Some entities and properties were renamed to avoid confusion:

  • Properties belonging to APIs entities have been renamed for clarity:
    • public_dns -> request_host
    • path -> request_path
    • strip_path -> strip_request_path
    • target_url -> upstream_url
  • plugins_configurations have been renamed to plugins, and their value property has been renamed to config to avoid confusions.
  • The Key authentication and Basic authentication plugins routes have changed:
Old route                             New route
/consumers/:consumer/keyauth       -> /consumers/:consumer/key-auth
/consumers/:consumer/keyauth/:id   -> /consumers/:consumer/key-auth/:id
/consumers/:consumer/basicauth     -> /consumers/:consumer/basic-auth
/consumers/:consumer/basicauth/:id -> /consumers/:consumer/basic-auth/:id

The old routes are still maintained but will be removed in upcoming versions.
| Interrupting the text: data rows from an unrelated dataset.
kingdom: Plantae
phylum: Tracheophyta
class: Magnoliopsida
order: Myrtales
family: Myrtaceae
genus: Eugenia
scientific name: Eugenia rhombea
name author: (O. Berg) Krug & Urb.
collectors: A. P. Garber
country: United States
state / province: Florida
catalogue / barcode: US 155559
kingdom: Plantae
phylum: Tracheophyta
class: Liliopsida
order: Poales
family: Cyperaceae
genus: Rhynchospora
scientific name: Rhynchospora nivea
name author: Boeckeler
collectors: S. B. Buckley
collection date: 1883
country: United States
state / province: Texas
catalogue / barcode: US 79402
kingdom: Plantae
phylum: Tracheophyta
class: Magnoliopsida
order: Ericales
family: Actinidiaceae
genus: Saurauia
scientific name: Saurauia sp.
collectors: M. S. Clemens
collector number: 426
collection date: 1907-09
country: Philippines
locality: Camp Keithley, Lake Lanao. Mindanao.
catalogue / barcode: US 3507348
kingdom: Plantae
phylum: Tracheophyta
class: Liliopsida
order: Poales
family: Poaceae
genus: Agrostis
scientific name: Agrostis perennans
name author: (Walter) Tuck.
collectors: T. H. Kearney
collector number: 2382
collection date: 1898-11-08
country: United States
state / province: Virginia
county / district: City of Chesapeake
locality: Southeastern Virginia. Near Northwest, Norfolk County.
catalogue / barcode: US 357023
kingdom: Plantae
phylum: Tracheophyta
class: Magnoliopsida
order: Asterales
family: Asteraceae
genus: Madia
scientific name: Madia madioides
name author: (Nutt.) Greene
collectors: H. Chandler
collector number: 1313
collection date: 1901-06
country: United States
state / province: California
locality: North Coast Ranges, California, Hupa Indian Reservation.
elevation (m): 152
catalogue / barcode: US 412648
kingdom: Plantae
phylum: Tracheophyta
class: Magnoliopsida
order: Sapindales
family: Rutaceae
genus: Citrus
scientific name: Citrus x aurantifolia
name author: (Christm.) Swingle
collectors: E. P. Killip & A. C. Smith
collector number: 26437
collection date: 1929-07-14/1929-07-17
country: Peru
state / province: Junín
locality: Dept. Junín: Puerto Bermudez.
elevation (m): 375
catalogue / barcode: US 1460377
Consider them deprecated.

  • Admin API:
    • The route to retrieve enabled plugins is now under /plugins/enabled.
    • The route to retrieve a plugin's configuration schema is now under /plugins/schema/{plugin name}.

Upgrade to Kong 0.4.2

The configuration format for specifying the port of your Cassandra instance changed. Replace:

cassandra:
  properties:
    hosts: "localhost"
    port: 9042

by:

cassandra:
  properties:
    hosts:
      - "localhost:9042"

Upgrade to 0.3.x

Kong now requires a patch on OpenResty for SSL support. On Homebrew you will need to reinstall OpenResty.

Homebrew

$ brew update
$ brew reinstall mashape/kong/ngx_openresty
$ brew upgrade kong

Troubleshoot

If you are seeing a similar error on kong start:

nginx: [error] [lua] init_by_lua:5: Startup error: Cassandra error: Failed to
prepare statement: "SELECT id FROM apis WHERE path = ?;". Cassandra returned
error (Invalid): "Undefined name path in where clause ('path = ?')"

You can run the following command to update your schema:

$ kong migrations up

Please consider updating to 0.3.1 or greater which automatically handles the schema migration.